= Questions on the material =
(a) Answer the following about the GNUnet email on multi-threading.
(i) On what date was the email sent?
(ii) Whom does the writer agree with about not changing the C library to enable threads for the scheduler?
(iii) Until which version did GNUnet have threads?
(b) Retype the passage of the GNUnet email from "I agree with" up to and including "threads are introduced.".

= Text block =
From: Christian Grothoff
Subject: Re: [GNUnet-developers] GNUnet and multi-threading
Date: Wed, 22 Oct 2014 15:02:03 +0200
User-agent: Mozilla/5.0 (X11; Linux x86_64; rv:24.0) Gecko/20100101 Icedove/24.8.1

I agree with LRN on the point that I would not want to see changes to
the C library to enable threads for the scheduler.  As for writing a
blocking multi-threaded replacement for Rust, I'm not sure how good that
idea is from a software engineering point of view. Sure, it may be more
in line with language paradigms and may in some cases be easier to
debug, but overall having to worry about locking and data races in a
large code base is worth quite a bit.  GNUnet had threads until 0.8, and
they caused much, much pain.  I somehow doubt that Rust magically makes
all of those problems go away.  Still, if you think that you really need
a blocking API for Rust, go ahead, but please don't expect the C code to
adapt for it.  As LRN said, there would be many issues with the code
once additional threads are introduced.

= The data =

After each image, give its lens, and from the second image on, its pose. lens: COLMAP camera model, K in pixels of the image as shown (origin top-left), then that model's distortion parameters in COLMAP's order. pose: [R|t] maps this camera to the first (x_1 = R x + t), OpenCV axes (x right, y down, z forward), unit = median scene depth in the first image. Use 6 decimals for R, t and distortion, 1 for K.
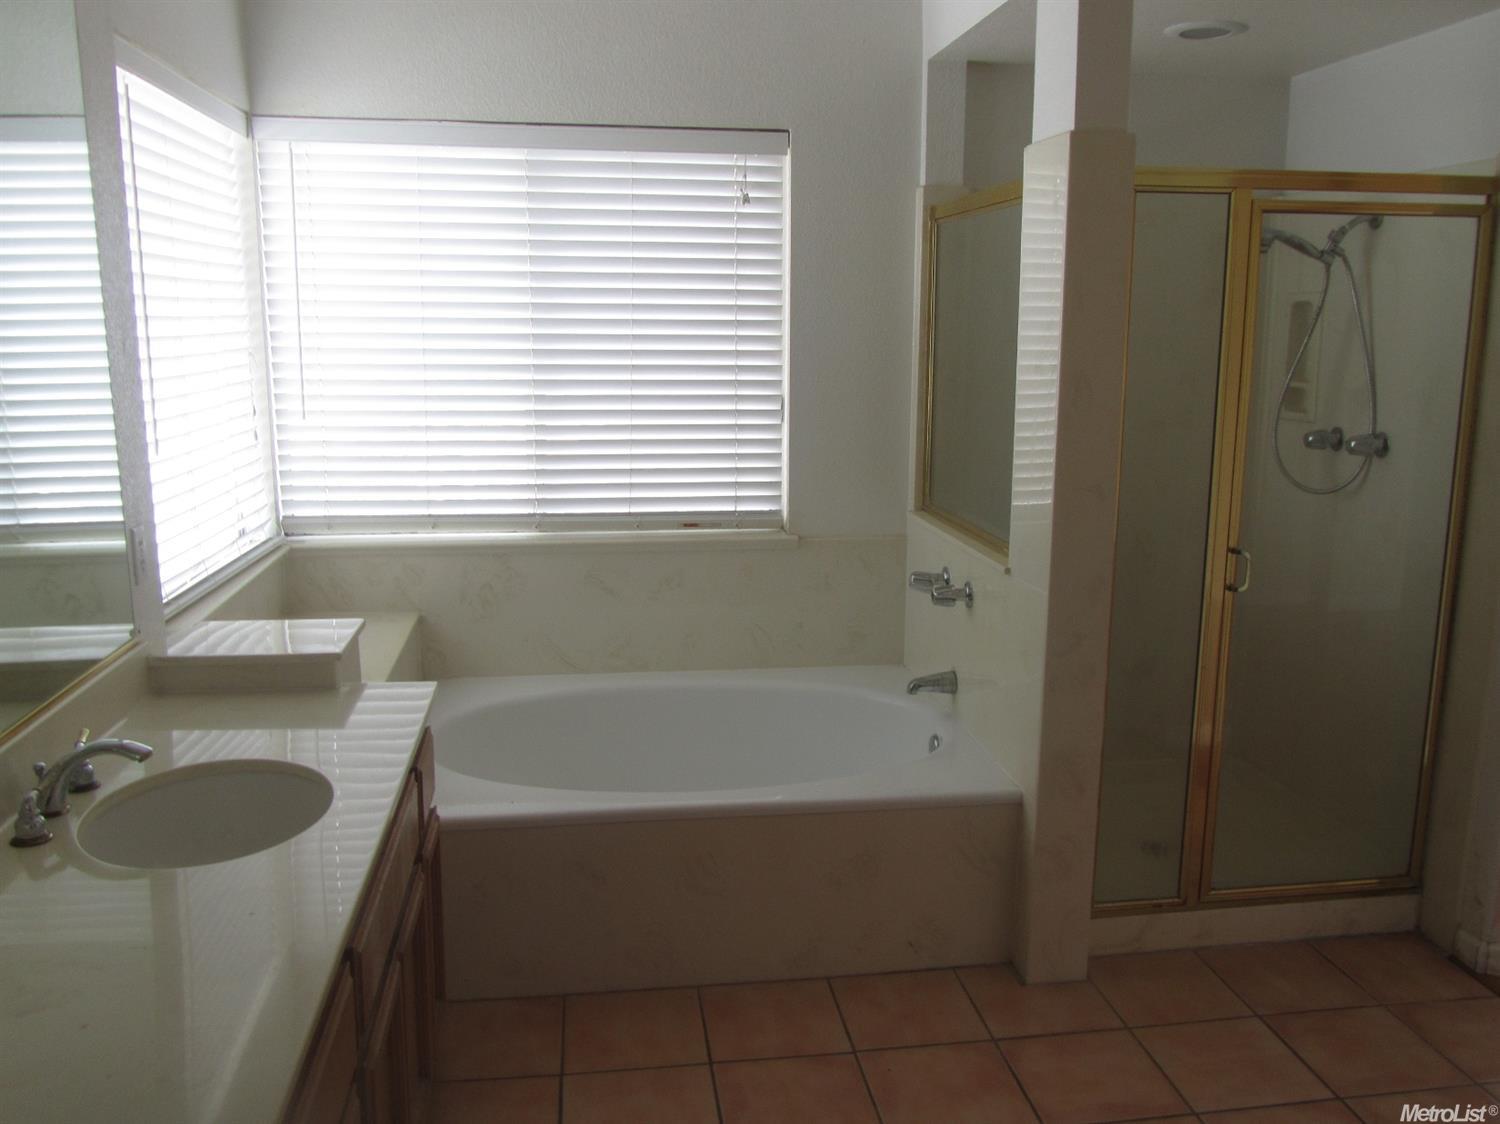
lens RADIAL K [[1233.6, 0, 750.0], [0, 1233.6, 562.0], [0, 0, 1]] dist [-0.040103, 0.004516]
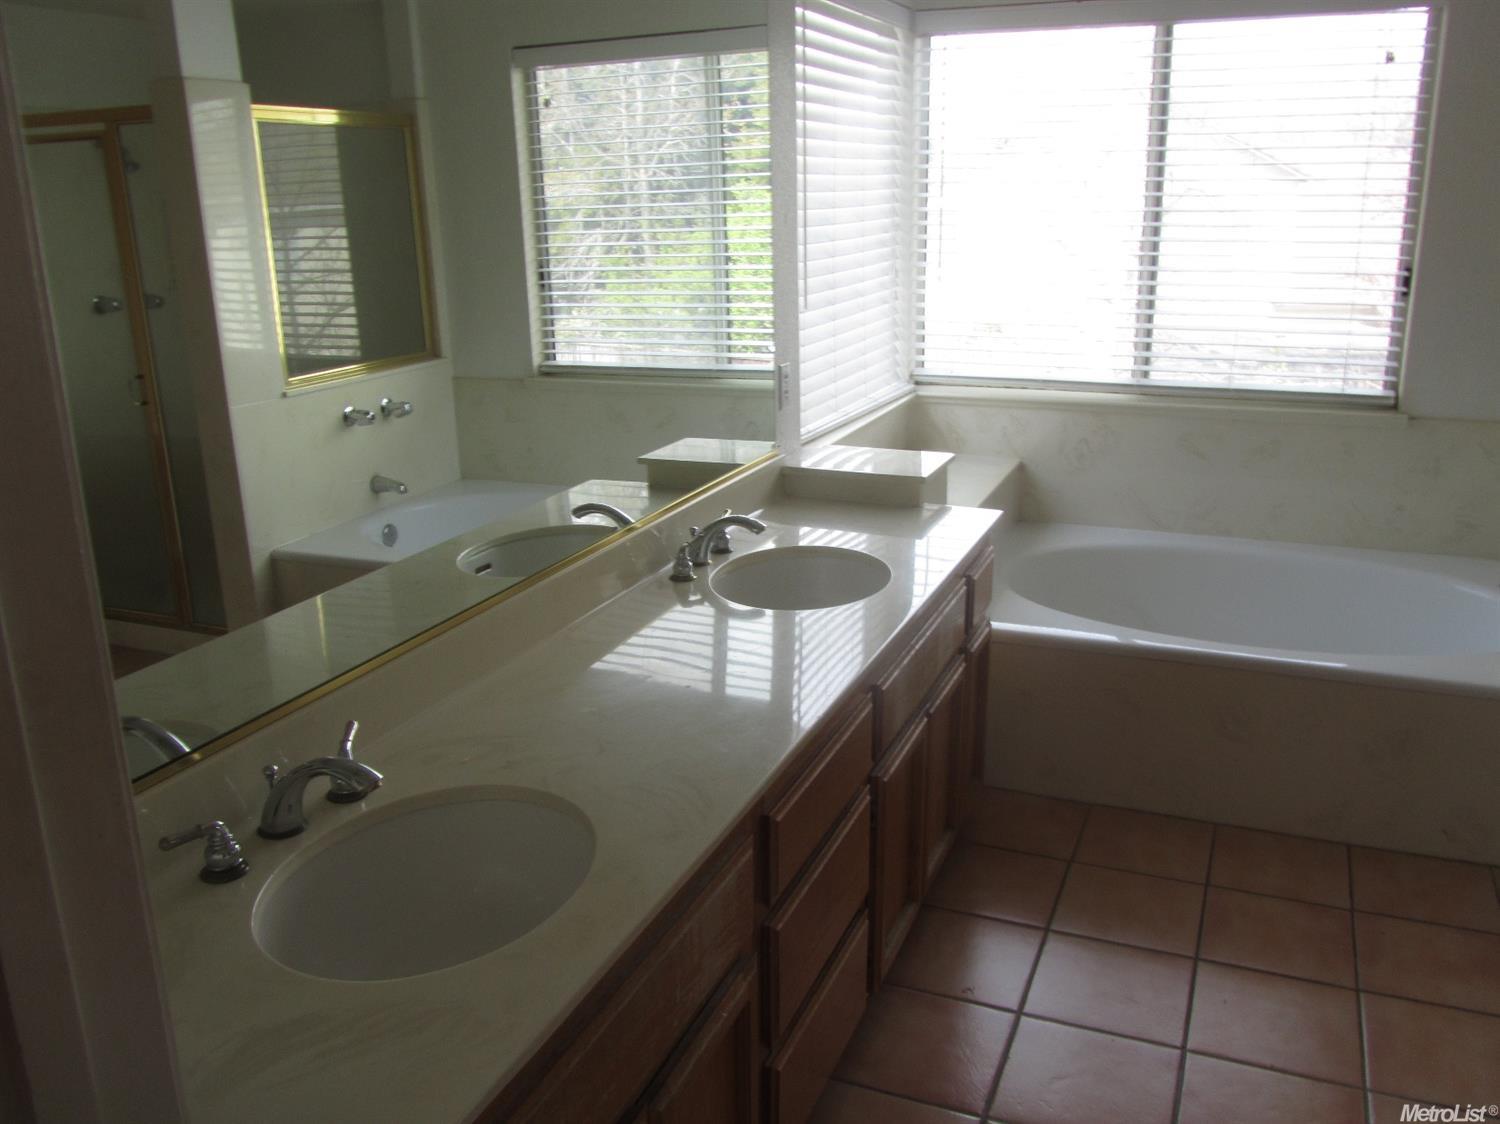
lens RADIAL K [[1233.6, 0, 750.0], [0, 1233.6, 562.0], [0, 0, 1]] dist [-0.040103, 0.004516]
pose [[0.858503, 0.130172, -0.496013, 0.101389], [-0.076812, 0.988976, 0.126597, 0.012771], [0.507024, -0.070584, 0.859037, -0.103854]]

= Answers by item =
(a)
(i) Wednesday, 22 October 2014
(ii) LRN
(iii) 0.8

(b)
I agree with LRN on the point that I would not want to see changes to
the C library to enable threads for the scheduler.  As for writing a
blocking multi-threaded replacement for Rust, I'm not sure how good that
idea is from a software engineering point of view. Sure, it may be more
in line with language paradigms and may in some cases be easier to
debug, but overall having to worry about locking and data races in a
large code base is worth quite a bit.  GNUnet had threads until 0.8, and
they caused much, much pain.  I somehow doubt that Rust magically makes
all of those problems go away.  Still, if you think that you really need
a blocking API for Rust, go ahead, but please don't expect the C code to
adapt for it.  As LRN said, there would be many issues with the code
once additional threads are introduced.